Reading passage
======
One Thing To Help Your Mood

Research shows that happier, more content people are less caught up in their thoughts and more focused on the present moment. The bottom line? Worry increases anxiety: rumination increases depression. So how do we tackle such destructive, yet often unconscious thinking patterns?

Here’s an empowering focus I try to build in my clients. Picture an old fashioned scale. If one side of the scale is the amount of time you spend focused on your present life and the other side of the scale is the amount of time you spend caught up in your thoughts, then you can easily picture what the scale looks like on days when you are caught up in worry or rumination. It’s tipped up, out of balance in the wrong direction. Having an anxiety disorder is like having a tipped scale nearly all the time.

Ultimately, this is a game of percentages. We are trying to increase the percentage of time you spend present and attending to your actual life and decrease the percentage of time you spend distracted with your thoughts. Success then, is won in every moment we can capture and claim for the being present side of the scale. If you have a bad day, but have increased your present percentage most of the other days, then over the course of a week, you have gained ground.

This image also gives us an alternative thought action when we notice we are worrying or ruminating, because simply berating ourselves with “stop worrying!” is pretty useless. Rather, try these steps: (1) notice you are worrying (or ruminating), (2) thank your mind for the sentiment, and (3) return with all of your attention to whatever you are doing. This exercise trains your brain to stay attentive and ultimately, with time and repetition, creates a new neural pathway, the pathway of the present moment!
======
What the exercise asks
Carry the passage on improving mood by staying present forward from its last sentence. The data has nothing to do with this work.

[Source data]
======
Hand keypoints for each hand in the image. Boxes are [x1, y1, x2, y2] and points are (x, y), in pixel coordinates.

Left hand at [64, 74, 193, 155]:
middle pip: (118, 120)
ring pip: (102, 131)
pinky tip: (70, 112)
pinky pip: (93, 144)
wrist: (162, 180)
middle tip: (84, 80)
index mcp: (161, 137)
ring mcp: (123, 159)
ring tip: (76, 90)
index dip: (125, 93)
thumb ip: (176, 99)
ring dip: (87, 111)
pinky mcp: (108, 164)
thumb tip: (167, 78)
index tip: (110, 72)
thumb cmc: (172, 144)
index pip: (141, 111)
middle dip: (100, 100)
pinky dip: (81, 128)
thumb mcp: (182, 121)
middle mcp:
======
Reply to the task
Go for the percentages. Success is won in each and every moment that you can actually BE in your life.

2 Responses

  1. Thank you for these words, Janice. As one who tends to feel the winter blues, these are challenging days for me to move away from worry and discouragement. However, recently, I was reminded of some childbearing advice given to me just hours before the delivery of my first child: you only have to make it through the next contraction. Similarly, I was reading about one of the “Lost Boys of Sudan” yesterday who was traveling through the desert. His uncle exhorted him to just make it to the next set of trees. My point is this: the worry gets us no where, but the next step does.

    Though it might seem like this kind of thinking lacks vision, for me, it means doing something, albeit a small thing, but never the less, doing something. I’m trying to think about doing the next thing that needs to be done. And do it with love.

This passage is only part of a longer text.